Un mois après le renversement de Bashir Soudan loin du régime civil

Posté le
11.05.2019 à 11h50
de
AFP

Un mois après le renversement du président soudanais Omar al-Bashir, les chefs de l'armée n'ont pas voulu céder le pouvoir à une administration civile et les pourparlers avec les représentants des manifestations populaires ont été interrompus.

Malgré des températures supérieures à 40 degrés et le début de la jeunesse du Ramadan, des milliers de manifestants continuent de camper devant le quartier général de l'armée à Khartoum, déterminés à obtenir un régime civil.

Ils veulent forcer les généraux du Conseil militaire de transition à se retirer, comme l’avait fait le président précédent il ya à peine un mois, après presque 30 ans de pouvoir.

"Ou nous aurons le pouvoir civil que nous voulons, ou nous resterons ici pour toujours", explique Imman Hussein, qui s'est présenté devant le quartier général de l'armée le 6 avril.

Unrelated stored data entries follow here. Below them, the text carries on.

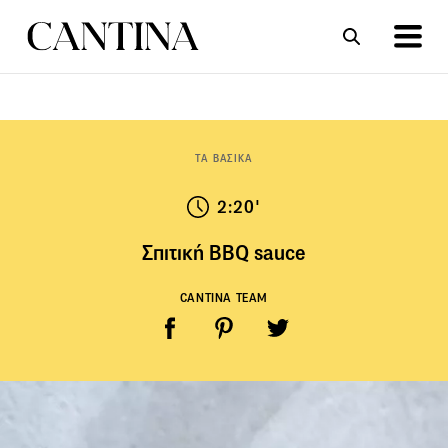
ΣΥΝΤΑΓΕΣ
ΑΡΘΡΑ
ΤΑ ΒΑΣΙΚΑ
2:20'
Σπιτική ΒΒQ sauce
CANTINA TEAM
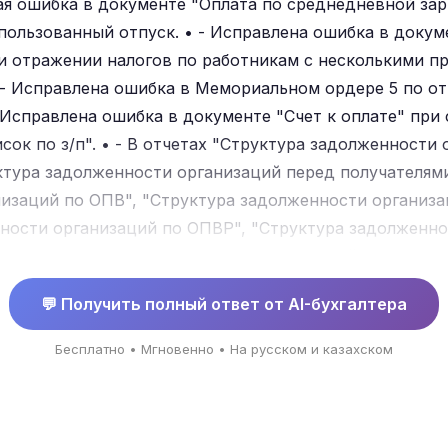
я ошибка в документе "Оплата по среднедневной зар
пользованный отпуск. • - Исправлена ошибка в доку
ри отражении налогов по работникам с несколькими п
 - Исправлена ошибка в Мемориальном ордере 5 по 
 Исправлена ошибка в документе "Счет к оплате" пр
ок по з/п". • - В отчетах "Структура задолженности
ктура задолженности организаций перед получателям
изаций по ОПВ", "Структура задолженности организа
ности организаций по ОПВР", "Структура задолженно
", "Структура задолженности организаций по взноса
ности организаций перед получателями добровольног
💬 Получить полный ответ от AI-бухгалтера
арплаты организаций", "Лицевой счет сотрудника (пр
ри работе с отбором.
Бесплатно • Мгновенно • На русском и казахском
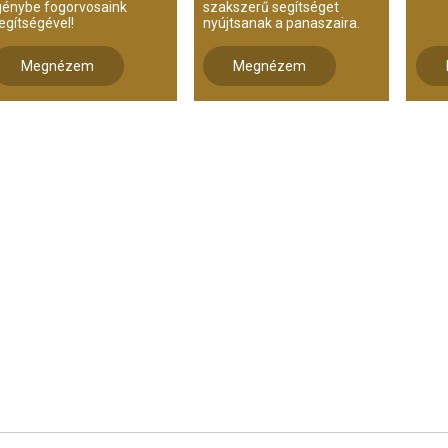
génybe fogorvosaink
szakszerű segítséget
egítségével!
nyújtsanak a panaszaira.
Megnézem
Megnézem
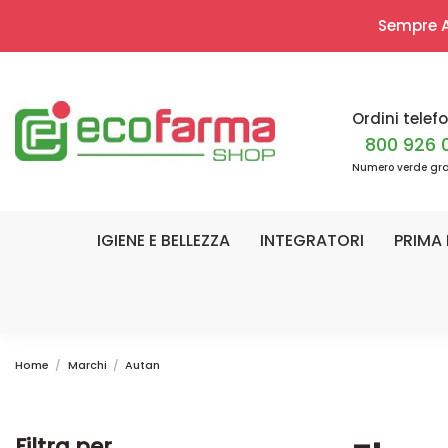
Sempre Ap
Ordini telefo
800 926 
Numero verde gra
IGIENE E BELLEZZA
INTEGRATORI
PRIMA 
Home
Marchi
Autan
Filtra per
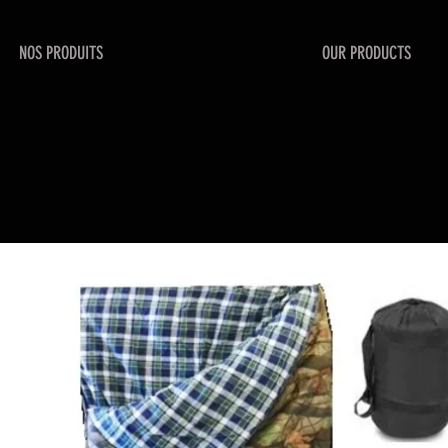
NOS PRODUITS
OUR PRODUCTS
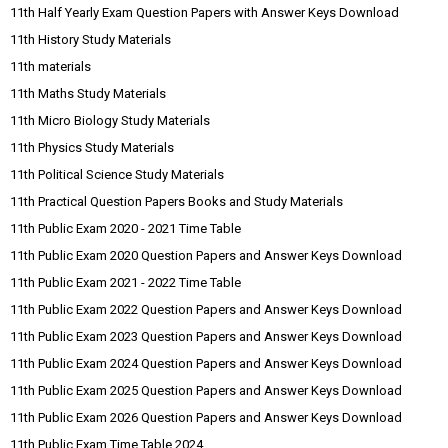
11th Half Yearly Exam Question Papers with Answer Keys Download
11th History Study Materials
11th materials
11th Maths Study Materials
11th Micro Biology Study Materials
11th Physics Study Materials
11th Political Science Study Materials
11th Practical Question Papers Books and Study Materials
11th Public Exam 2020 - 2021 Time Table
11th Public Exam 2020 Question Papers and Answer Keys Download
11th Public Exam 2021 - 2022 Time Table
11th Public Exam 2022 Question Papers and Answer Keys Download
11th Public Exam 2023 Question Papers and Answer Keys Download
11th Public Exam 2024 Question Papers and Answer Keys Download
11th Public Exam 2025 Question Papers and Answer Keys Download
11th Public Exam 2026 Question Papers and Answer Keys Download
11th Public Exam Time Table 2024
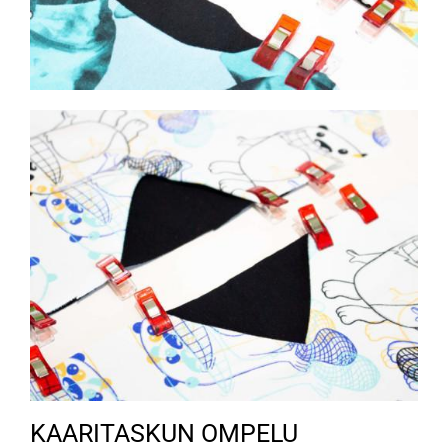
KAARITASKUN OMPELU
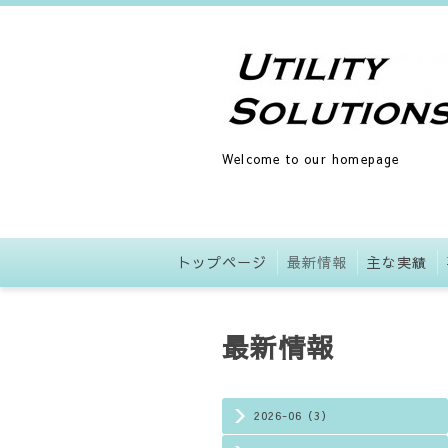
Welcome to our homepage
トップページ
最新情報
主な実績
最新情報
2026-06（3）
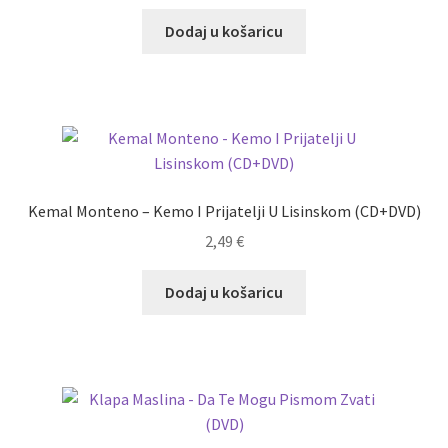
Dodaj u košaricu
Kemal Monteno – Kemo I Prijatelji U Lisinskom (CD+DVD)
2,49
€
Dodaj u košaricu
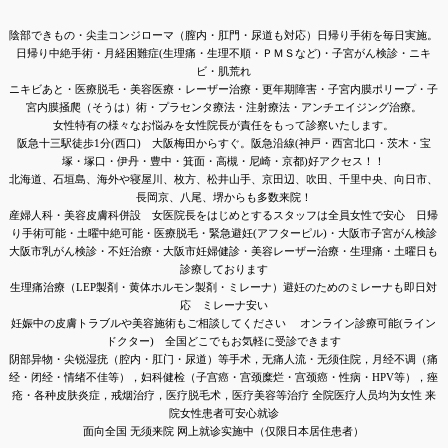
陰部できもの・尖圭コンジローマ（膣内・肛門・尿道も対応）日帰り手術を毎日実施。
日帰り中絶手術・月経困難症(生理痛・生理不順・ＰＭＳなど)・子宮がん検診・ニキ
ビ・肌荒れ
ニキビあと・医療脱毛・美容医療・レーザー治療・更年期障害・子宮内膜ポリープ・子
宮内膜
掻爬（そうは）術・
プラセンタ療法・注射療法・アンチエイジング治療。
女性特有の様々なお悩みを女性院長が責任をもって診察いたします。
阪急十三駅徒歩1分(西口)
大阪梅田からすぐ。阪急沿線(
神戸・西宮北口・茨木・宝
塚・塚口・伊丹・豊中・箕面・高槻・尼崎・京都)好アクセス！！
北海道、石垣島、海外や寝屋川、枚方、松井山手、京田辺、吹田、千里中央、向日市、
長岡京、八尾、堺からも多数来院！
産婦人科・美容皮膚科併設 女医院長をはじめとするスタッフは全員女性で安心 日帰
り手術可能・土曜中絶可能・医療
脱毛・緊急避妊(アフターピル)・大阪市子宮がん検診
大阪市乳がん検診・不妊治療・大阪市妊婦健診・美容レーザー治療・
生理痛・土曜日も
診療しております
生理痛治療（LEP製剤・黄体ホルモン製剤・ミレーナ）避妊のためのミレーナも即日対
応 ミレーナ安い
妊娠中の皮膚トラブルや美容施術もご相談してください
オンライン診療可能(ライン
ドクター) 全国どこでもお気軽に受診できます
阴部异物・尖锐湿疣（腔内
・肛门・尿道
）等手术，无痛人流
・无须住院，月经不调（痛
经・闭经・情绪不佳等），妇科健检（子宫癌・宫颈糜烂・宫颈癌・性病・HPV等），痤
疮・各种皮肤炎症，戒烟治疗，医疗脱毛术，医疗美容等治疗 全院医疗人员均为女性 来
院女性患者可安心就诊
面向全国 无须来院 网上就诊实施中（仅限日本居住患者）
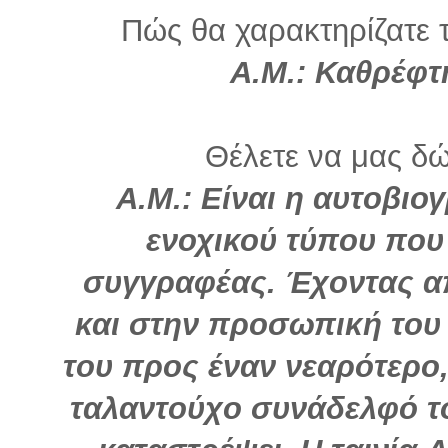
Πώς θα χαρακτηρίζατε τ
Α.Μ.: Καθρέφ
Θέλετε να μας δώ
Α.Μ.: Είναι η αυτοβιο
ενοχικού τύπου που 
συγγραφέας. Έχοντας απ
και στην προσωπική του 
του προς έναν νεαρότερο
ταλαντούχο συνάδελφό το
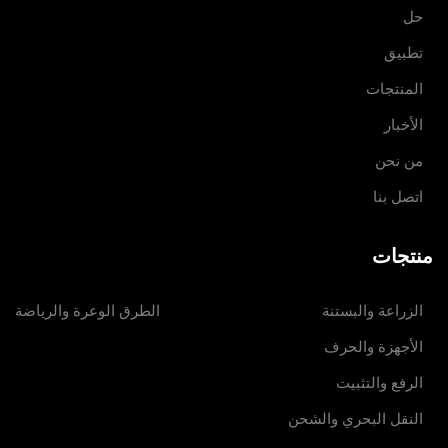
حل
تطبيق
المنتجات
الأخبار
من نحن
اتصل بنا
منتجات
الزراعة والبستنة
الطرق الوعرة والرياضة
الأجهزة والحرف
الرفع والتثبيت
النقل البحري والشحن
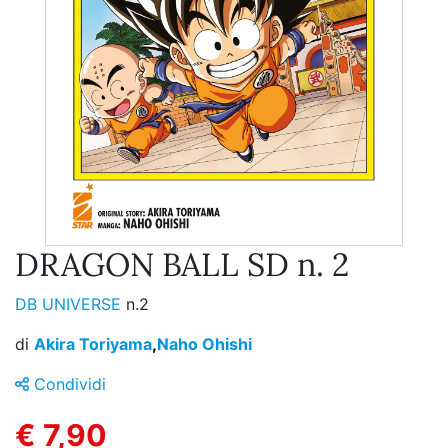
DRAGON BALL SD n. 2
DB UNIVERSE
n.2
di
Akira Toriyama
,
Naho Ohishi
Condividi
€ 7,90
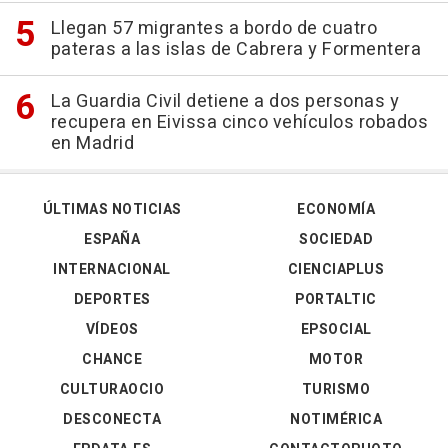
Llegan 57 migrantes a bordo de cuatro
pateras a las islas de Cabrera y Formentera
La Guardia Civil detiene a dos personas y
recupera en Eivissa cinco vehículos robados
en Madrid
ÚLTIMAS NOTICIAS
ECONOMÍA
ESPAÑA
SOCIEDAD
INTERNACIONAL
CIENCIAPLUS
DEPORTES
PORTALTIC
VÍDEOS
EPSOCIAL
CHANCE
MOTOR
CULTURAOCIO
TURISMO
DESCONECTA
NOTIMÉRICA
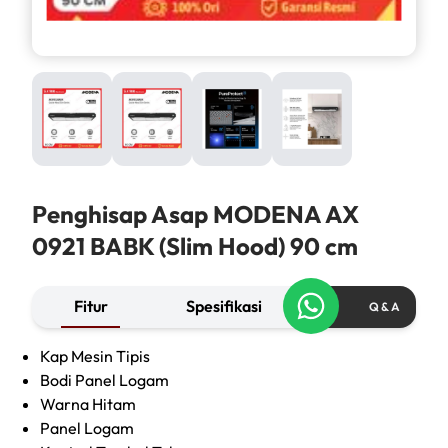
Penghisap Asap MODENA AX
0921 BABK (Slim Hood) 90 cm
Fitur
Spesifikasi
Q & A
Kap Mesin Tipis
Bodi Panel Logam
Warna Hitam
Panel Logam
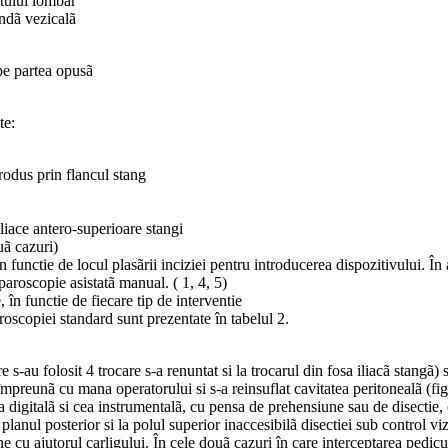
rtului lombar
ondã vezicalã
 pe partea opusã
te:
rodus prin flancul stang
liace antero-superioare stangi
uã cazuri)
ã în functie de locul plasãrii inciziei pentru introducerea dispozitivului. În
paroscopie asistatã manual. ( 1, 4, 5)
 în functie de fiecare tip de interventie
paroscopiei standard sunt prezentate în tabelul 2.
e s-au folosit 4 trocare s-a renuntat si la trocarul din fosa iliacã stangã) s
mpreunã cu mana operatorului si s-a reinsuflat cavitatea peritonealã (fig
a digitalã si cea instrumentalã, cu pensa de prehensiune sau de disectie, 
 planul posterior si la polul superior inaccesibilã disectiei sub control 
ne cu ajutorul carligului. În cele douã cazuri în care interceptarea pedicul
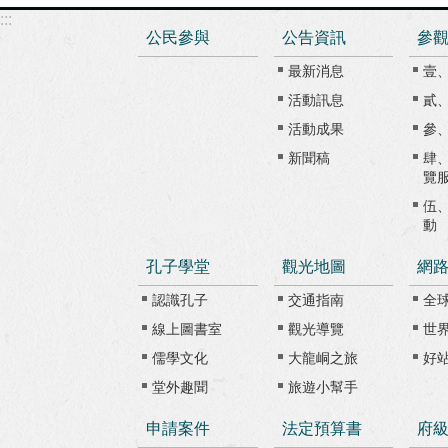
:::
公民參與
公告資訊
參
最新消息
壹
活動訊息
貳
活動成果
參
新聞稿
肆
覽
伍
動
孔子學堂
觀光地圖
網
認識孔子
交通指南
全
線上圖書室
觀光導覽
世
儒學文化
大龍峒之旅
好
堂外趣聞
旅遊小幫手
申請案件
法定預算書
府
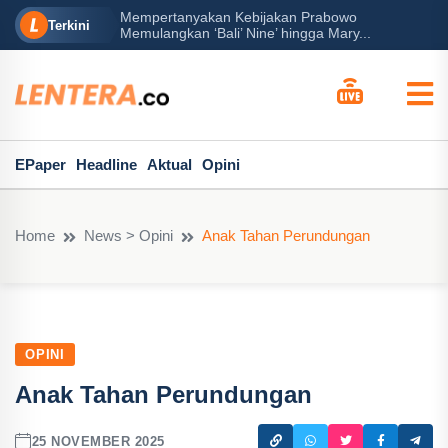
Mempertanyakan Kebijakan Prabowo
erah?
P
Terkini
Memulangkan ‘Bali’ Nine’ hingga Mary...
EPaper
Headline
Aktual
Opini
Home
News > Opini
Anak Tahan Perundungan
OPINI
Anak Tahan Perundungan
25 NOVEMBER 2025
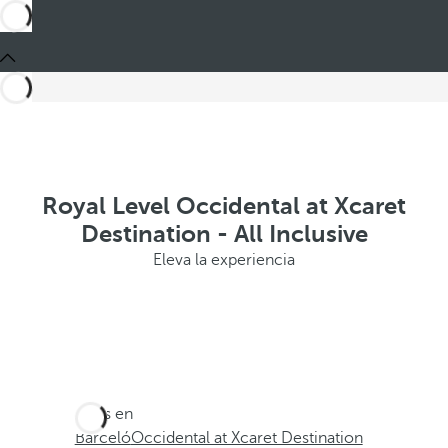
Royal Level Occidental at Xcaret
Destination - All Inclusive
Eleva la experiencia
Estás en
Barceló
Occidental at Xcaret Destination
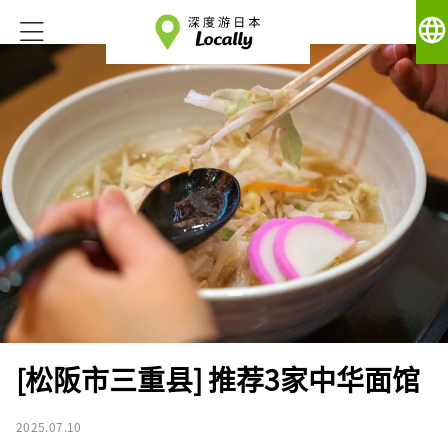
language
[松阪市三重县] 推荐3家中华面馆
2025.07.10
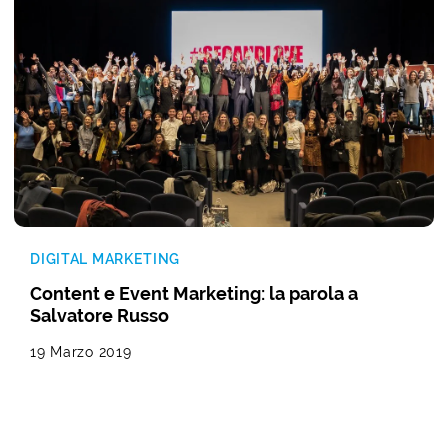
DIGITAL MARKETING
Content e Event Marketing: la parola a
Salvatore Russo
19 Marzo 2019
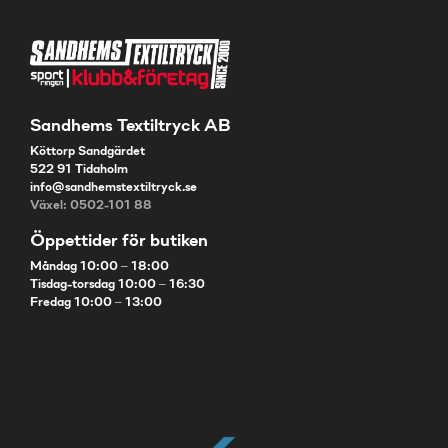
Sandhems Textiltryck AB
Köttorp Sandgärdet
522 91 Tidaholm
info@sandhemstextiltryck.se
Växel: 0502-101 88
Öppettider för butiken
Måndag 10:00 – 18:00
Tisdag-torsdag 10:00 – 16:30
Fredag 10:00 – 13:00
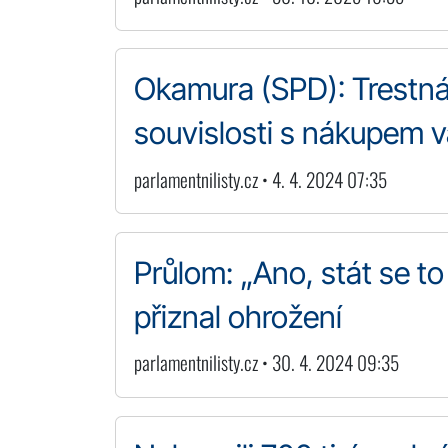
Okamura (SPD): Trestná
souvislosti s nákupem v
parlamentnilisty.cz • 4. 4. 2024 07:35
Průlom: „Ano, stát se t
přiznal ohrožení
parlamentnilisty.cz • 30. 4. 2024 09:35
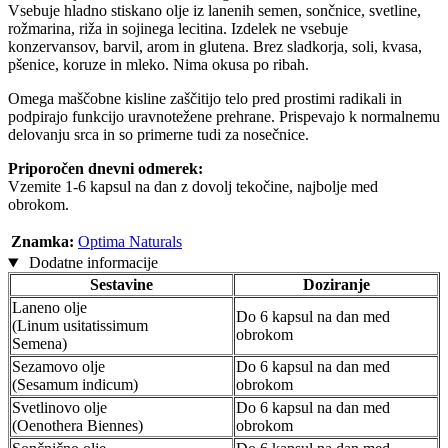
Vsebuje hladno stiskano olje iz lanenih semen, sončnice, svetline,
rožmarina, riža in sojinega lecitina. Izdelek ne vsebuje
konzervansov, barvil, arom in glutena. Brez sladkorja, soli, kvasa,
pšenice, koruze in mleko. Nima okusa po ribah.
Omega maščobne kisline zaščitijo telo pred prostimi radikali in
podpirajo funkcijo uravnotežene prehrane. Prispevajo k normalnemu
delovanju srca in so primerne tudi za nosečnice.
Priporočen dnevni odmerek:
Vzemite 1-6 kapsul na dan z dovolj tekočine, najbolje med
obrokom.
Znamka:
Optima Naturals
Dodatne informacije
Sestavine
Doziranje
Laneno olje
Do 6 kapsul na dan med
(Linum usitatissimum
obrokom
Semena)
Sezamovo olje
Do 6 kapsul na dan med
(Sesamum indicum)
obrokom
Svetlinovo olje
Do 6 kapsul na dan med
(Oenothera Biennes)
obrokom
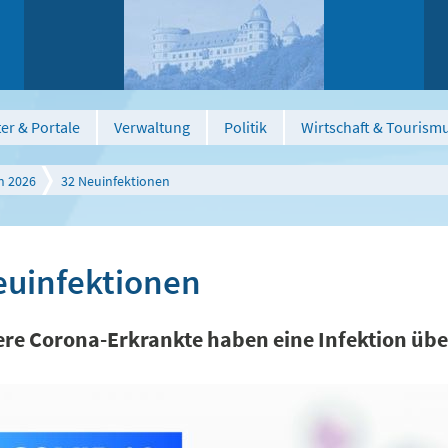
er & Portale
Verwaltung
Politik
Wirtschaft & Tourism
n 2026
32 Neuinfektionen
euinfektionen
ere Corona-Erkrankte haben eine Infektion üb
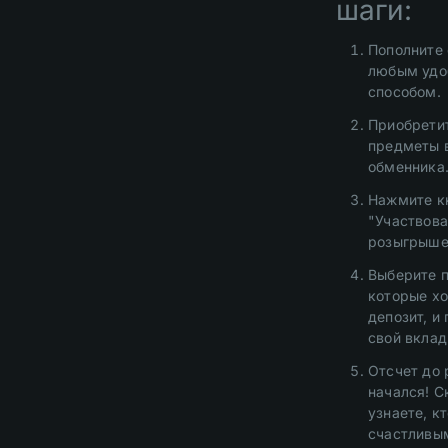
шаги:
Пополните 
любым удо
способом.
Приобрети
предметы 
обменника
Нажмите к
"Участвова
розыгрыше
Выберите 
которые хо
депозит, и
свой вклад
Отсчет до
начался! С
узнаете, к
счастливы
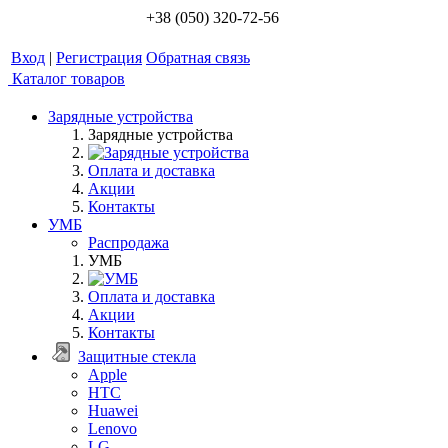
+38 (050) 320-72-56
Вход
|
Регистрация
Обратная связь
Каталог товаров
Зарядные устройства
Зарядные устройства
Оплата и доставка
Акции
Контакты
УМБ
Распродажа
УМБ
Оплата и доставка
Акции
Контакты
Защитные стекла
Apple
HTC
Huawei
Lenovo
LG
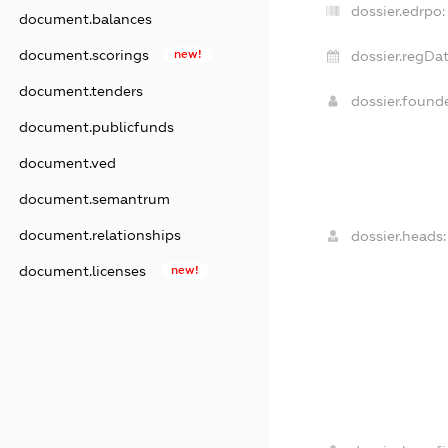
dossier.edrpo:
document.balances
document.scorings
new!
dossier.regDat
document.tenders
dossier.foun
document.publicfunds
document.ved
document.semantrum
document.relationships
dossier.heads:
document.licenses
new!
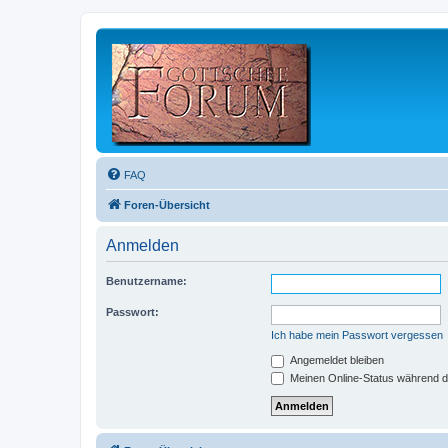
FAQ
Foren-Übersicht
Anmelden
Benutzername:
Passwort:
Ich habe mein Passwort vergessen
Angemeldet bleiben
Meinen Online-Status während d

Après près de quatre mois de manifestations dans le pays provoquées par la hausse des prix du pain en période de crise économique et de pénurie, les manifestants s'étaient rassemblés pour la première fois dans ce complexe afin de demander l'aide des généraux pour mettre fin au régime d'Omar el-Bashir.

Le 11 avril, l'armée a contraint l'ancien chef d'État à se rendre au pouvoir.

Mais depuis lors, les chefs militaires qui ont pris les rênes du pays ne sont pas disposés à les transférer au pouvoir civil, tout en veillant à ce qu'ils n'utilisent pas la force pour disperser les occupants.

Les concessions faites aux manifestants n'affectent pas la détermination de ces derniers.

Omar al-Bashir a été arrêté et placé en détention à la prison de Kober, au même titre que les autres responsables de son régime. La justice a également promis de persécuter les responsables de la mort de personnes lors de manifestations qui ont débuté le 19 décembre.

– Arme –

Pendant ce temps, les discussions des manifestants sur un transfert de pouvoir de quatre ans aux civils se poursuivent.

Les deux côtés ne s'entendent pas sur la composition de l'organe qui remplacera le conseil militaire composé de dix membres. Devrait-il être dominé par les militaires, comme le veulent les généraux ou les civils, comme le demandent les manifestants?

"Au fil du temps, ils ont fait pression sur nous, mais nous avons fait pression sur eux, préservant ainsi notre présence ici", a déclaré Imman Hussein.

"L'un de nous doit gagner et, finalement, nous le serons", ajoute-t-il avec assurance.

Le mois dernier, l'Alliance pour la liberté et le changement (ALC), qui dirige le mouvement de protestation, a remis aux généraux leurs propositions concernant le pouvoir civil dont elle a besoin.

Les généraux ont réagi en exprimant "beaucoup de réserves" en reprochant à la SLA de ne pas avoir mentionné que la charia (loi islamique) devrait rester une source de législation.

La SLA s'y est opposée, accusant l'armée de "vouloir prendre l'otage de la révolution".

Khaled Omar Youssef, l'un des dirigeants des manifestants, a exaspéré mercredi la menace de désobéissance civile face à ce qu'il considère comme un retard pour les généraux.

Les États-Unis et l’Union africaine exercent également des pressions sur ces derniers pour faciliter le transfert des pouvoirs.

– pression américaine –

Mercredi, John Sullivan, deuxième département du Département d'Etat américain, s'est entretenu par téléphone avec le général Abdel Fatah al-Burhanne, président du Conseil militaire de transition.

Il l'a exhorté à "passer rapidement à un gouvernement civil dirigé par des civils" et à parvenir à un accord avec les dirigeants de l'opposition réunis au sein de l'Alk.

Face à cette pression, les généraux peuvent compter sur le soutien de forces régionales arabes telles que l’Arabie saoudite, les Émirats arabes unis et l’Égypte.

Riyad et Abu Dhabi ont annoncé une aide de 3 milliards de dollars (2,7 milliards de dollars) au Soudan, où la crise économique a déclenché le tsunami qui a frappé Bashir.

Certains restent cependant optimistes.

L'armée transférera le pouvoir si les dirigeants de la manifestation leur présentent une "forme de gouvernement civil fiable et viable" à long terme, a déclaré Sadek al-Mahdi, chef du principal parti d'opposition.

"Parce qu'ils savent que s'ils sont satisfaits d'une dictature militaire, ils se retrouveront dans la même situation que Bashir", a-t-il ajouté dans un entretien avec l'AFP début mai.

Le gouvernement choisi par M. Mahdi est que l'ancien président a rejeté un coup d'Etat soutenu par les islamistes en 1989.